▸ Exercise passage:
Abstracts

Cryptogenic New-onset Refractory Status Epilepticus Treated with Sensing-enabled Bilateral Pulvinar Deep Brain Stimulation: A Case Study

Abstract number : 2.563
Submission category : 3. Neurophysiology / 3E. Brain Stimulation
Year : 2024
Submission ID : 1514
Source : www.aesnet.org
Presentation date : 12/8/2024 12:00:00 AM
Published date :

Authors :
Presenting Author: Amerta Bai, MD, MS – University of Minnesota Medical Center

Felipe Rodridgues Marques Ferreira, MD – University of Minnesota Medical Center
Mengxuan Tang, MD – University of Minnesota Medical Center
Benjamin Miller, MD – University of Minnesota Medical Center
Oladi Bentho, MD – University of Minnesota Medical Center
Thomas Henry, MD – University of Minnesota Medical Center
Ilo Leppik, MD – University of Minnsota Medical Center
Mino Shams, MD – University of Minneosta Medical Center
Zhiyi Sha, MD, PhD – University of Minnesota Medical Center
Thaddeus Walczak, MD – University of Minnesota Medical Center
Zachary Sanger, MS – University of Minnesota Medical Center
Anant Naik, MD – University of Minnesota Medical Center
Sandipan Pati, MD – UT Health
Robert McGovern III, MD – University of Minnesota Medical Center
Sima Patel, MD – University Of Minnesota Medica Center

Rationale:

New-onset refractory Status Epilepticus (NORSE) presents as status epilepticus with no identifiable cause or prior epilepsy history. NORSE  is associated with a 16-27% mortality rate and significant long-term neurological impairment. Traditional management strategies include anti-seizure medications (ASMs), anesthetics, and immunomodulation. When these approaches fail, neuromodulation, such as deep brain stimulation (DBS) targeting the anterior and centromedian nuclei of the thalamus (ANT & CM), has been explored. We report a case of cryptogenic NORSE with seizures localized to the bilateral posterior quadrants. This localization led us to target the bilateral pulvinar thalamus, a node with known interconnections to the bilateral parieto-occipital and temporal networks.

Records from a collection
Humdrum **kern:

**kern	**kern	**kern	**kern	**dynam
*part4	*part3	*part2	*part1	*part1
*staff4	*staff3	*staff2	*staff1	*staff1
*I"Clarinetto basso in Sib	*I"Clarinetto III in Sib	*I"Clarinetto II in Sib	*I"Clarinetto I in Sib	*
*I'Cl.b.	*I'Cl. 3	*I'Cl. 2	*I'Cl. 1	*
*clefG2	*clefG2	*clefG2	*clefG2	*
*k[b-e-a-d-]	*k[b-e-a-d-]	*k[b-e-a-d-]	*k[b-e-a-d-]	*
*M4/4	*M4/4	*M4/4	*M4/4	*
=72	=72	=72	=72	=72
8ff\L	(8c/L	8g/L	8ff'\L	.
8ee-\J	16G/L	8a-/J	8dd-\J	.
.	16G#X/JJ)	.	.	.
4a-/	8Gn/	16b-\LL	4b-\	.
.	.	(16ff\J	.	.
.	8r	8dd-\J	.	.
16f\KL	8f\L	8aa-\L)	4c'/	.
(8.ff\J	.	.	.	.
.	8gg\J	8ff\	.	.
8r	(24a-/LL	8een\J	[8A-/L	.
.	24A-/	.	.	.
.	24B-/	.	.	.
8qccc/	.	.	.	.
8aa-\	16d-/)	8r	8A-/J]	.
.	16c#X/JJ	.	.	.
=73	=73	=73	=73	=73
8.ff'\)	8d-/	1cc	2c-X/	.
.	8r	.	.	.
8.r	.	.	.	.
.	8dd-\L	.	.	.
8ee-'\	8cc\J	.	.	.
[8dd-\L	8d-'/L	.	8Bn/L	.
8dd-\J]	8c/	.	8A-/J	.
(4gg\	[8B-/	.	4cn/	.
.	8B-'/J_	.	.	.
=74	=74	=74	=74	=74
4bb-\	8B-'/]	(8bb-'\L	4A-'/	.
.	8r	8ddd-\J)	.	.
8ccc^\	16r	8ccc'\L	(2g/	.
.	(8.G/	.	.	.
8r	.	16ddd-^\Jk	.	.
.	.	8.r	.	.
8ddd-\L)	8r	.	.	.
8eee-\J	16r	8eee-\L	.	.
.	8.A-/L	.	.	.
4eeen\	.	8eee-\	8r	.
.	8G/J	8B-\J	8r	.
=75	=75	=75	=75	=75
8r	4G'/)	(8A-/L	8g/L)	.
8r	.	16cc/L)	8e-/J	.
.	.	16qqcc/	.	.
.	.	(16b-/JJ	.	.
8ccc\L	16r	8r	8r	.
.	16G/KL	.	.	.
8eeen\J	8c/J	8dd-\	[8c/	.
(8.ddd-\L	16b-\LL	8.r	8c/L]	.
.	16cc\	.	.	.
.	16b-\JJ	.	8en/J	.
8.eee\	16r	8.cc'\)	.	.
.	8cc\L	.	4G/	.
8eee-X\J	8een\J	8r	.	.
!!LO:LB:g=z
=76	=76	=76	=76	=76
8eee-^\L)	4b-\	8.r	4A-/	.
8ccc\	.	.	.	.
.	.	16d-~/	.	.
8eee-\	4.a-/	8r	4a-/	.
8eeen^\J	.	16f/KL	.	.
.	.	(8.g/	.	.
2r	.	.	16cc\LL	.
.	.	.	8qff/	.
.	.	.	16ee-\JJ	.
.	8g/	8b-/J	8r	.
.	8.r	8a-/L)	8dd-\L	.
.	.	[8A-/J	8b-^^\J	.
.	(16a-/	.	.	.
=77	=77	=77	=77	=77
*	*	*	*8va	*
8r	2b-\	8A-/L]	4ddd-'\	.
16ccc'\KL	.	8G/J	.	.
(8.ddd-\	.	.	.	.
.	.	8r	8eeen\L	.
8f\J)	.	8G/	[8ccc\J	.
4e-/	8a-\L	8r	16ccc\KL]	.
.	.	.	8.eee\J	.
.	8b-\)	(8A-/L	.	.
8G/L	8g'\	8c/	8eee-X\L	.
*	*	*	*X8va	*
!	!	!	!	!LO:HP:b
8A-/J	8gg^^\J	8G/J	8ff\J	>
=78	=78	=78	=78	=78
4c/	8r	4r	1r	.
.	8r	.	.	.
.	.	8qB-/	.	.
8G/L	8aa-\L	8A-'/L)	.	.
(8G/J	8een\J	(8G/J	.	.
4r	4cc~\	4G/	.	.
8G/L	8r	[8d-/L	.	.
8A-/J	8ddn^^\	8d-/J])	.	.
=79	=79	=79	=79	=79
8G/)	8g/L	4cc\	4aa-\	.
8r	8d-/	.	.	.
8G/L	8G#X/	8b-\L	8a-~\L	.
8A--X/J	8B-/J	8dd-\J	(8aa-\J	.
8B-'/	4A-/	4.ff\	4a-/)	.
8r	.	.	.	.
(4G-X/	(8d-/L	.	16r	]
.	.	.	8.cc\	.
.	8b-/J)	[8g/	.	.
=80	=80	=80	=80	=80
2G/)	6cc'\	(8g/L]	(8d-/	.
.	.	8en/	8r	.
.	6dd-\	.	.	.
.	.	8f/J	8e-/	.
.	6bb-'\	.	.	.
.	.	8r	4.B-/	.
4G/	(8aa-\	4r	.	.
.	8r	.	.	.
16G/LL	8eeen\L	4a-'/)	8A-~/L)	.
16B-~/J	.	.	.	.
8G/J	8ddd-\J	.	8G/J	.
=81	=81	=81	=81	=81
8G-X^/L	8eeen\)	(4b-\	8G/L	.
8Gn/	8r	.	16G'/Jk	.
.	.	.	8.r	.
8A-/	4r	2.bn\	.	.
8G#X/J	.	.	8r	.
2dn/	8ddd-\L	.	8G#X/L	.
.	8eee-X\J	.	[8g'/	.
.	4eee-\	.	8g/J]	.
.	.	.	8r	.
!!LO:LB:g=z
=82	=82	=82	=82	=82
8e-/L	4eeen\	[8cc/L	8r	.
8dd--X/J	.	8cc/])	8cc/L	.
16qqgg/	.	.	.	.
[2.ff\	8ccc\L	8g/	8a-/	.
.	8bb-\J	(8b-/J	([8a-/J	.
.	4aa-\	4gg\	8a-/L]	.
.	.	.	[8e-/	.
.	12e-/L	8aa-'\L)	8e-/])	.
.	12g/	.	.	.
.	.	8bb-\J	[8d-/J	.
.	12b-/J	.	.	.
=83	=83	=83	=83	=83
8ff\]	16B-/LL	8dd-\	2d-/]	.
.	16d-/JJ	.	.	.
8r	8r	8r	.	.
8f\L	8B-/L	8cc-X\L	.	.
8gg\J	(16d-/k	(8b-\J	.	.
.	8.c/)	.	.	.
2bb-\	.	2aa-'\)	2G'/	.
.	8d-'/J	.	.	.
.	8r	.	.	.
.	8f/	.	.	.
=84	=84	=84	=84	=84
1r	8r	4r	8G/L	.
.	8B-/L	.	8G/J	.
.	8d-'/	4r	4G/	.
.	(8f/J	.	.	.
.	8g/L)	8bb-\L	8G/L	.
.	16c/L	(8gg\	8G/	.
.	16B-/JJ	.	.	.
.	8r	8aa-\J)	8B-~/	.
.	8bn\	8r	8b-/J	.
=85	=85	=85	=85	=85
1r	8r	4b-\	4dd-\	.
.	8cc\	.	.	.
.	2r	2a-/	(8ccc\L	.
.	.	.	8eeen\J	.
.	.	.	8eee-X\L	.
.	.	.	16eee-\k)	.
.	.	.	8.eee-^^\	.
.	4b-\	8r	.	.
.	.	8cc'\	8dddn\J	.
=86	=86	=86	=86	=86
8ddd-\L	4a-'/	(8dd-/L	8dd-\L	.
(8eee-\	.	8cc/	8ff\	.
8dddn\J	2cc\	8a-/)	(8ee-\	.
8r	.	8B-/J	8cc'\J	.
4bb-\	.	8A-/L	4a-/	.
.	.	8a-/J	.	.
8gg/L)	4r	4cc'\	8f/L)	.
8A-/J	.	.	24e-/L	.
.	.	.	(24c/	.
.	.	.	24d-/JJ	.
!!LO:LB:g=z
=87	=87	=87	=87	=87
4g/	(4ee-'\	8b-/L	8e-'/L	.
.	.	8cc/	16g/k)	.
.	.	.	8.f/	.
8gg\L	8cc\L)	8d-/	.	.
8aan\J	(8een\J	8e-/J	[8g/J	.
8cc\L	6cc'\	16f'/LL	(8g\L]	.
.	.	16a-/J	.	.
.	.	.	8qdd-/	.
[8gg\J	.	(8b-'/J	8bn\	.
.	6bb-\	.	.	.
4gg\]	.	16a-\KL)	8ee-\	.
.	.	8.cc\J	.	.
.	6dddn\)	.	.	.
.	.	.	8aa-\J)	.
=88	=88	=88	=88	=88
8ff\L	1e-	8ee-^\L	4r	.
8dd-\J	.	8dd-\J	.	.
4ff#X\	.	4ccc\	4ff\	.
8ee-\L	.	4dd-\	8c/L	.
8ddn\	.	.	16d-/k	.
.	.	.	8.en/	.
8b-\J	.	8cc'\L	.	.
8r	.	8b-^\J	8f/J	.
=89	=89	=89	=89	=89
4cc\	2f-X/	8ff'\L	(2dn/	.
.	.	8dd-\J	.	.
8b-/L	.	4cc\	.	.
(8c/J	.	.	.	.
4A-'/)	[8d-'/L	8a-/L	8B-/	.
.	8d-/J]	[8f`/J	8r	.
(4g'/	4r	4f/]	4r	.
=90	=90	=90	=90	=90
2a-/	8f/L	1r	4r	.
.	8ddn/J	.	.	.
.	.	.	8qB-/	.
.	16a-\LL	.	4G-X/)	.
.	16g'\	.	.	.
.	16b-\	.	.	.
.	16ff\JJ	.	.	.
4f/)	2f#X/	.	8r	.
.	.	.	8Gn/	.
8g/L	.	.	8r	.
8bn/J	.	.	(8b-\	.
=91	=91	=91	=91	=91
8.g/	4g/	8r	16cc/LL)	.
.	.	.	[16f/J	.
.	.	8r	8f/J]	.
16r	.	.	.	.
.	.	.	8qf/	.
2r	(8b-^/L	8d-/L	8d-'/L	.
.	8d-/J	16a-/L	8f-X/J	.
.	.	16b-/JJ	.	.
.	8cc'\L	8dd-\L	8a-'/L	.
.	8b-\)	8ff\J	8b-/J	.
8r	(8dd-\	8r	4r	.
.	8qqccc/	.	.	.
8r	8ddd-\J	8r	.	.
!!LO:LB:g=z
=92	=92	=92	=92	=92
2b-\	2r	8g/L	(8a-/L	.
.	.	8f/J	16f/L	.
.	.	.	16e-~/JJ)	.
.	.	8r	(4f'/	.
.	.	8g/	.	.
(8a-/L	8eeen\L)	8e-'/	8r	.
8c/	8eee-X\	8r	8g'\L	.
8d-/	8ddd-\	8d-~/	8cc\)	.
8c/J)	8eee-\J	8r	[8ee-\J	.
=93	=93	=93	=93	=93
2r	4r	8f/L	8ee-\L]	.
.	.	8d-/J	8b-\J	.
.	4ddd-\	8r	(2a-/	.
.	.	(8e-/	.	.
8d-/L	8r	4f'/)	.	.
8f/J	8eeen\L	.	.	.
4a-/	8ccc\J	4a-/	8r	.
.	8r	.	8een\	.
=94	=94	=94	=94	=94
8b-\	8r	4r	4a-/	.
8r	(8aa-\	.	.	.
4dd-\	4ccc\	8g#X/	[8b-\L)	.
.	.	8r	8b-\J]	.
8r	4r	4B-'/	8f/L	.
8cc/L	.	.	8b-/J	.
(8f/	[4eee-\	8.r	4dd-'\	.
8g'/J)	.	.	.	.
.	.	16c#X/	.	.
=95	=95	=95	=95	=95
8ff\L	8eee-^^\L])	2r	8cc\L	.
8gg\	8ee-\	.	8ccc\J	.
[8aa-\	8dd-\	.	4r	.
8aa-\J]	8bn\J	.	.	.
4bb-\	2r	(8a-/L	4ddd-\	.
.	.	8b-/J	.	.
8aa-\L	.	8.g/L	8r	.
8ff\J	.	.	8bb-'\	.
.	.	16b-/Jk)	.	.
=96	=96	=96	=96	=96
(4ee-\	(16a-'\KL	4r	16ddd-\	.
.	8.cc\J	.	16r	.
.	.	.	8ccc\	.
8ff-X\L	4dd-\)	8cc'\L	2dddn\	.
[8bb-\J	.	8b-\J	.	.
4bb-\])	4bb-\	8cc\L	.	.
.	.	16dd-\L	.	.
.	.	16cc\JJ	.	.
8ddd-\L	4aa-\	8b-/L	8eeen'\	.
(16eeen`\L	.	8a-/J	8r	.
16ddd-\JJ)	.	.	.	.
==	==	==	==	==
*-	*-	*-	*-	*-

▸ Work instruction 1: What mortality rate does the abstract give for NORSE?
▸ Work instruction 2: Retype the part of the abstract starting with "New-onset refractory Status Epilepticus (NORSE)" and going on through "and temporal networks.".

▸ Task output 1: NORSE is associated with a 16-27% mortality rate.

▸ Task output 2:
New-onset refractory Status Epilepticus (NORSE) presents as status epilepticus with no identifiable cause or prior epilepsy history. NORSE  is associated with a 16-27% mortality rate and significant long-term neurological impairment. Traditional management strategies include anti-seizure medications (ASMs), anesthetics, and immunomodulation. When these approaches fail, neuromodulation, such as deep brain stimulation (DBS) targeting the anterior and centromedian nuclei of the thalamus (ANT & CM), has been explored. We report a case of cryptogenic NORSE with seizures localized to the bilateral posterior quadrants. This localization led us to target the bilateral pulvinar thalamus, a node with known interconnections to the bilateral parieto-occipital and temporal networks.